Just a Thought… When Do You Quit?

My Late night apology a few days ago brought back a slew of thoughts I shelved several months ago. When does trying again hurt more than help? Is there ever a time when quitting is more helpful?

I’m normally a huge fan of trying again. I believe that nothing gets done until you take the initiative and start it or help out. It takes a village and all that, whatever. But I don’t ever want to take a one sided-view to things, and a disagreement between my mother and I gave me an interesting perspective.

We had differing opinions over how to handle a situation. I wanted to go after them and keep talking, hash it out until we were on better terms with one another. Leaving it alone would only allow the bad feelings to fester. My mother gave me a new angle to consider: let them go, let this incident become water under the bridge. (Bridge? What bridge? The bridge of friendship and love. Forget the bridge, it’s a metaphor). Bringing up the past when they obviously wanted to be alone would only spur on more bad blood. She illustrated with a personal example as well, when trying to pursue a topic and make up only made things worse. I agreed with her and let well enough alone.

I’ve gotten back to thinking since then, however. And I think we both made valid points. As I said earlier I don’t like to leave things in a bad place, nothing changes until you start. But my mom made some good sense too: sometimes dragging things out only prolongs the misery and ends up burning the bridge (is this the same bridge with water beneath it?) And often, I myself take the path of “avoiding a re-run”–especially is I feel I’ve been misunderstood. Better to just move on and work around any repercussions.

How many times have we come up against a situation and wanted to just bulldoze our way through it, only to realize that stopping would have been the better option? Actions can’t be undone, after all, and sometimes arguments run deep. Do you trust that any argument can be fixed, or decide that time works the best medicine (What, now we’re putting medicine on a bridge? Is the bridge alive? Should I be worried? There was a bulldozer earlier, that could be bridge cruelty. Whatever.)

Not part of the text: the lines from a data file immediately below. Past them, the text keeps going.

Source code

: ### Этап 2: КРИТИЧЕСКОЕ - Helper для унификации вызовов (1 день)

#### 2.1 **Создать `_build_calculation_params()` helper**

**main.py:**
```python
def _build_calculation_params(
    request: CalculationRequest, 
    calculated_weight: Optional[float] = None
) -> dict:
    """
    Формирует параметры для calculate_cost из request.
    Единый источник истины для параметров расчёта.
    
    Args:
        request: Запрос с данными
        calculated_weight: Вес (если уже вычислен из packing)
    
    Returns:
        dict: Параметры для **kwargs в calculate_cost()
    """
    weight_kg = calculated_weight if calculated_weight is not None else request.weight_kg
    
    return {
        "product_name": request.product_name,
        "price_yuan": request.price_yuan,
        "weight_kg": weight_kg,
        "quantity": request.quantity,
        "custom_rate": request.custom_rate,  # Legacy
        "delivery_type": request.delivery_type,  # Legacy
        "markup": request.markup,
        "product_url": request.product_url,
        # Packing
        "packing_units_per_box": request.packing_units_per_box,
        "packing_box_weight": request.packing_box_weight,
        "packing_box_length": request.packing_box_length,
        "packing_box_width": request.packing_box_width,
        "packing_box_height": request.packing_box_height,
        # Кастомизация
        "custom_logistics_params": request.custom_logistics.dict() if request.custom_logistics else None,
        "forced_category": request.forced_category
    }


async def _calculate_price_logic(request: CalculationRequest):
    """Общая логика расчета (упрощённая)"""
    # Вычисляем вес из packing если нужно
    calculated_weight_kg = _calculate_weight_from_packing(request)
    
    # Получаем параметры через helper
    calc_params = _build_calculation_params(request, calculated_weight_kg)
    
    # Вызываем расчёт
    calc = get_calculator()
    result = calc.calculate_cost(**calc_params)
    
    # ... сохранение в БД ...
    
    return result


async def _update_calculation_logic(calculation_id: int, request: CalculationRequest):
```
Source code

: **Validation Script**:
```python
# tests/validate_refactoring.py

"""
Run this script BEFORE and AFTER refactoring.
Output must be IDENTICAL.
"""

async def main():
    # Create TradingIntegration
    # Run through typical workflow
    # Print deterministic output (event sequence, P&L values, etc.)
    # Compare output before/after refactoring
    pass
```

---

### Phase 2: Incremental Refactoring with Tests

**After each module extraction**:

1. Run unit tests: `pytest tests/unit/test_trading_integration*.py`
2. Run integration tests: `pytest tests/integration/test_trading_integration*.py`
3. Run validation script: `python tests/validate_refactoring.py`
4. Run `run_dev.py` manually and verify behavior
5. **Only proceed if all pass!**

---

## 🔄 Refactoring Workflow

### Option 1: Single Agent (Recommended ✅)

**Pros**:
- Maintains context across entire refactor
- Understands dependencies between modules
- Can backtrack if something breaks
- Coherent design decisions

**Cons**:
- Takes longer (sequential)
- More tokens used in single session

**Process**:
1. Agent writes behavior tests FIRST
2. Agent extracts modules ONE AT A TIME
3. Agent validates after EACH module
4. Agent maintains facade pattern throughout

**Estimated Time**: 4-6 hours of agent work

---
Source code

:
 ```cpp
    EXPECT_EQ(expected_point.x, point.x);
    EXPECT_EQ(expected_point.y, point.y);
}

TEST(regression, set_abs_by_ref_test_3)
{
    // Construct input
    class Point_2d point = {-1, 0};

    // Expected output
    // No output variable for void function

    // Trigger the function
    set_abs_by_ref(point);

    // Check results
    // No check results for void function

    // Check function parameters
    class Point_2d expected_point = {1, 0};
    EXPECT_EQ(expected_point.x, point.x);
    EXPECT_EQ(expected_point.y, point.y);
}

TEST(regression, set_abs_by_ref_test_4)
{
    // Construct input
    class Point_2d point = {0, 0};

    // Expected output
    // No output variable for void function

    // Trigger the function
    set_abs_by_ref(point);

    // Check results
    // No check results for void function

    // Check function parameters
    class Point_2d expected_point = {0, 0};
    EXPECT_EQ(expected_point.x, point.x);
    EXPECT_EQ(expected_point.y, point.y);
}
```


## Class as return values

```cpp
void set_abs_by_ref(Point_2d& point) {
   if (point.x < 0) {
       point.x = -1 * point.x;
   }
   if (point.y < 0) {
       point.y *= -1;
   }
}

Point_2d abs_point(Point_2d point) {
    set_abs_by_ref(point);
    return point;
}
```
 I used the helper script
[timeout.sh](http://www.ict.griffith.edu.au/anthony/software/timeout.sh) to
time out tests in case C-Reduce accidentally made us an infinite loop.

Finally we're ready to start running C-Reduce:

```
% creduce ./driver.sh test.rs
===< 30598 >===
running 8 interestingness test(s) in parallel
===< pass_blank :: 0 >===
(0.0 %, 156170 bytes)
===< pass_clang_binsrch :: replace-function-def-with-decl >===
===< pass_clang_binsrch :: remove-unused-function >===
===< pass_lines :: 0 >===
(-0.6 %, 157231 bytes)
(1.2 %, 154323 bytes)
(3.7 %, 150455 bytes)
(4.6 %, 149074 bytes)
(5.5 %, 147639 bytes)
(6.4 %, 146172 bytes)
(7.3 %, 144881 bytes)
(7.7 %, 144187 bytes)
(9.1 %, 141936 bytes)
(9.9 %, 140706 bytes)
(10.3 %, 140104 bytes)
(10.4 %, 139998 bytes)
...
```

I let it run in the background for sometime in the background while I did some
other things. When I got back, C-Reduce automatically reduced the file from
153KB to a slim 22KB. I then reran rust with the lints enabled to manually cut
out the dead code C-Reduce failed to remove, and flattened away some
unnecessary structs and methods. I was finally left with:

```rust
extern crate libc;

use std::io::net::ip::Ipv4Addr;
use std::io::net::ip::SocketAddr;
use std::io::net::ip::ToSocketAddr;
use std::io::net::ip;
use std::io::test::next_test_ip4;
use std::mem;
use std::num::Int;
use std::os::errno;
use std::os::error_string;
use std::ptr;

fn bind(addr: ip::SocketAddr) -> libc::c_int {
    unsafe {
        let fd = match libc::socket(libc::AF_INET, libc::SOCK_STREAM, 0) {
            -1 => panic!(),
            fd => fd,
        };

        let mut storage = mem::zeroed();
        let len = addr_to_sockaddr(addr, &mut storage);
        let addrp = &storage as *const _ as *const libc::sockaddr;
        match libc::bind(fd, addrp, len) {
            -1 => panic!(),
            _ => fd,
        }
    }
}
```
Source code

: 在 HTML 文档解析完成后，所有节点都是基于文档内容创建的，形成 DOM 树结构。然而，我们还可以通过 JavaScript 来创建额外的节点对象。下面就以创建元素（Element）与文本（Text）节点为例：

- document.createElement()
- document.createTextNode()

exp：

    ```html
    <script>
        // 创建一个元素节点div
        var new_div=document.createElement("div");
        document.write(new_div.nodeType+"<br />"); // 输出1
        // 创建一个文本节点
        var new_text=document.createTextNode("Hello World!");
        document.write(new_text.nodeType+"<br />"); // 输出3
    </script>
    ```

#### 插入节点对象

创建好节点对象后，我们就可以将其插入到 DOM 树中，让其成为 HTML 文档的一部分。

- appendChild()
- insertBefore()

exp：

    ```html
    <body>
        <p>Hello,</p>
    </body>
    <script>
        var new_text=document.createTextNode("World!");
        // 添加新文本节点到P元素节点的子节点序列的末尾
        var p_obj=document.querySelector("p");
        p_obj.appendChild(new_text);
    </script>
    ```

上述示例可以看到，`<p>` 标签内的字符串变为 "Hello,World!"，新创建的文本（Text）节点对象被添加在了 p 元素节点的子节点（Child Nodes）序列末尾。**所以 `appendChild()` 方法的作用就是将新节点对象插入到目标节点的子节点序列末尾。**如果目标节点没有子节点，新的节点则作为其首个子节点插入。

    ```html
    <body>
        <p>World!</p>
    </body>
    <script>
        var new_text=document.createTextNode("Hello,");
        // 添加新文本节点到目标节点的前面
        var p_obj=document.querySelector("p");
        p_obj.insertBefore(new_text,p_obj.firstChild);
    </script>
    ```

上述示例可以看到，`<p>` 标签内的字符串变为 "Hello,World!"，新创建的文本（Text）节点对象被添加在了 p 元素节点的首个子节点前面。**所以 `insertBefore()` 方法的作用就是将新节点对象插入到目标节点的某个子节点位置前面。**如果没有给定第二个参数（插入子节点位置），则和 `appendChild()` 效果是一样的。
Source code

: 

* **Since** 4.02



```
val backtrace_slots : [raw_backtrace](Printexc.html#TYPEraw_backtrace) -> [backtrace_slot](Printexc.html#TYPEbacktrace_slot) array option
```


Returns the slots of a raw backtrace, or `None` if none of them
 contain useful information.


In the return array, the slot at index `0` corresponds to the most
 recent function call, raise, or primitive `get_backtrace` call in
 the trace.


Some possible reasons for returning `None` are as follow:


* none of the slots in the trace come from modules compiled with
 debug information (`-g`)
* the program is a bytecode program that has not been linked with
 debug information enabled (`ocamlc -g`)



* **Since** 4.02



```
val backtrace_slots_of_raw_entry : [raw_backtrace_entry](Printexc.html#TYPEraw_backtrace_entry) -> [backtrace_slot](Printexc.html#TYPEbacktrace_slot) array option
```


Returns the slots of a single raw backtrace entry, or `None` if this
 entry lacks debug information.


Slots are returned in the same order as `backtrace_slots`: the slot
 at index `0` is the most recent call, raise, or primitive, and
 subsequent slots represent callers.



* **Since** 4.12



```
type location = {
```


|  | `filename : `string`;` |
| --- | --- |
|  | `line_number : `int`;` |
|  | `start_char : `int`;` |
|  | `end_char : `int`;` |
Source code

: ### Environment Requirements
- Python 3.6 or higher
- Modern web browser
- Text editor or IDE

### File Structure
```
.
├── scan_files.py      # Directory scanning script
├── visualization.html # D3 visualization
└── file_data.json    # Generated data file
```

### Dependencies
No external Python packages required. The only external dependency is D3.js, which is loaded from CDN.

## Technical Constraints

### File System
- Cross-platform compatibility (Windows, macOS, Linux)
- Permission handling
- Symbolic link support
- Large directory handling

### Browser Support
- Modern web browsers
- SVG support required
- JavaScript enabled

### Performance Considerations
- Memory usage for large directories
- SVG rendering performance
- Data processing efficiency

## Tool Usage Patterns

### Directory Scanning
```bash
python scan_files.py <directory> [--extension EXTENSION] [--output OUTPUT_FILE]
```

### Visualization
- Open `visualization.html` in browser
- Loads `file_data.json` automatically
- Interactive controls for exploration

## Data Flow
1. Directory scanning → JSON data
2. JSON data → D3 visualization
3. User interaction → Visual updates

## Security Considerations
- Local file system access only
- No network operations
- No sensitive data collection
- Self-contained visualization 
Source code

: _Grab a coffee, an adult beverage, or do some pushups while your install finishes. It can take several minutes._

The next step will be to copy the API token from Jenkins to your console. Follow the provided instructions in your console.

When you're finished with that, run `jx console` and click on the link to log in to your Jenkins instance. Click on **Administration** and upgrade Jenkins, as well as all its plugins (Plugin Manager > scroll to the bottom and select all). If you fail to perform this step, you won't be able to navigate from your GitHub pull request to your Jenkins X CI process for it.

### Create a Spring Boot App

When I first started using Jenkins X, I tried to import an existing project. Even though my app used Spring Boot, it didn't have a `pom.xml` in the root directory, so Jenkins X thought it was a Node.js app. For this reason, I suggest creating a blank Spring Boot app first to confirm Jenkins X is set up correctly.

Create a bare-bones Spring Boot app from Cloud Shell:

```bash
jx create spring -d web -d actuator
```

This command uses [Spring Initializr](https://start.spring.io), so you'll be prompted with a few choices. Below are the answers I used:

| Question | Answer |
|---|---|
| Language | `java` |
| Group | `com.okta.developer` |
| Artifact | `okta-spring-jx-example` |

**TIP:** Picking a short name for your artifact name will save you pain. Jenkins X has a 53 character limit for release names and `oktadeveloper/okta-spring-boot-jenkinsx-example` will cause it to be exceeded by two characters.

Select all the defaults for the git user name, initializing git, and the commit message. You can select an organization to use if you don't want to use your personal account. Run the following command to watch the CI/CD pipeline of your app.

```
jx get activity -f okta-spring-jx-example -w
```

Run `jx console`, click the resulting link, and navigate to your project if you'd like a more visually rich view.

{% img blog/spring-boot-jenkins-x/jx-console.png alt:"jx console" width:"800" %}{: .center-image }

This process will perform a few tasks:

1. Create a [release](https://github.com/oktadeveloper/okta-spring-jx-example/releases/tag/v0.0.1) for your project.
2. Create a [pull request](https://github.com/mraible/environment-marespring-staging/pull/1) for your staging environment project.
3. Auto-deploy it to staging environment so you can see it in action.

Perhaps the answer lies in the philosophies of Mahatma Ghandi: doing nothing can sometimes be the best offense. After all, it would depend on what your definition of “nothing” is. If words are your weapons (weapons? things have escalated quickly.) to fix a situation, then so can be a person’s mind. They have thoughts too, you know. And if you leave them alone, sometimes they just work it out themselves. Neither course is necessarily “right” or “wrong”, you just need to know them well enough to choose which path to take. (Now we’re off the bridge and onto a path. Alright, moving right along, nothing to see here.)